##### Record extracts

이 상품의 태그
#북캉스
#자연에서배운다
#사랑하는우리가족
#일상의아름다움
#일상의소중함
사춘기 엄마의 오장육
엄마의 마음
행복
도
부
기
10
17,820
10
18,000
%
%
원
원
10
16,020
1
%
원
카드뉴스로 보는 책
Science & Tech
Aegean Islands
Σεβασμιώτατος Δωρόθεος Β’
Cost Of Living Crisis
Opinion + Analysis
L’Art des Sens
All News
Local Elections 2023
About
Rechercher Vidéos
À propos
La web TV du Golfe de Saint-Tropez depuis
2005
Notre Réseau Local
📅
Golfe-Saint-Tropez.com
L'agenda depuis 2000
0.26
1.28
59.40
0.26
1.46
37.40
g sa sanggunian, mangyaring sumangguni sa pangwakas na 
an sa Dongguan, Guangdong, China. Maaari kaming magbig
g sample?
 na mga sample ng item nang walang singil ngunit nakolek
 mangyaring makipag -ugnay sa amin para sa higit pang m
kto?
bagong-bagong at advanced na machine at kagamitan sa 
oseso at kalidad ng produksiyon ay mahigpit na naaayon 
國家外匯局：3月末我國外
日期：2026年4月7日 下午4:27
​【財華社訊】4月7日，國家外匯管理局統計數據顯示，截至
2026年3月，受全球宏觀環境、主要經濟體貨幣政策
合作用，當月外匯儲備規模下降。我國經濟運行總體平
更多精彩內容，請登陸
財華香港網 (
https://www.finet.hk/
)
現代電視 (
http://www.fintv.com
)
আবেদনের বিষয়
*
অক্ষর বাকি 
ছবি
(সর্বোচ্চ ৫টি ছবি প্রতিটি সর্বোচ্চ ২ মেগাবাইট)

##########

After reading the entries, reproduce every one of them exactly.

__Response for this exercise__:
이 상품의 태그
#북캉스
#자연에서배운다
#사랑하는우리가족
#일상의아름다움
#일상의소중함
사춘기 엄마의 오장육
엄마의 마음
행복
도
부
기
10
17,820
10
18,000
%
%
원
원
10
16,020
1
%
원
카드뉴스로 보는 책
Science & Tech
Aegean Islands
Σεβασμιώτατος Δωρόθεος Β’
Cost Of Living Crisis
Opinion + Analysis
L’Art des Sens
All News
Local Elections 2023
About
Rechercher Vidéos
À propos
La web TV du Golfe de Saint-Tropez depuis
2005
Notre Réseau Local
📅
Golfe-Saint-Tropez.com
L'agenda depuis 2000
0.26
1.28
59.40
0.26
1.46
37.40
g sa sanggunian, mangyaring sumangguni sa pangwakas na 
an sa Dongguan, Guangdong, China. Maaari kaming magbig
g sample?
 na mga sample ng item nang walang singil ngunit nakolek
 mangyaring makipag -ugnay sa amin para sa higit pang m
kto?
bagong-bagong at advanced na machine at kagamitan sa 
oseso at kalidad ng produksiyon ay mahigpit na naaayon 
國家外匯局：3月末我國外
日期：2026年4月7日 下午4:27
​【財華社訊】4月7日，國家外匯管理局統計數據顯示，截至
2026年3月，受全球宏觀環境、主要經濟體貨幣政策
合作用，當月外匯儲備規模下降。我國經濟運行總體平
更多精彩內容，請登陸
財華香港網 (
https://www.finet.hk/
)
現代電視 (
http://www.fintv.com
)
আবেদনের বিষয়
*
অক্ষর বাকি 
ছবি
(সর্বোচ্চ ৫টি ছবি প্রতিটি সর্বোচ্চ ২ মেগাবাইট)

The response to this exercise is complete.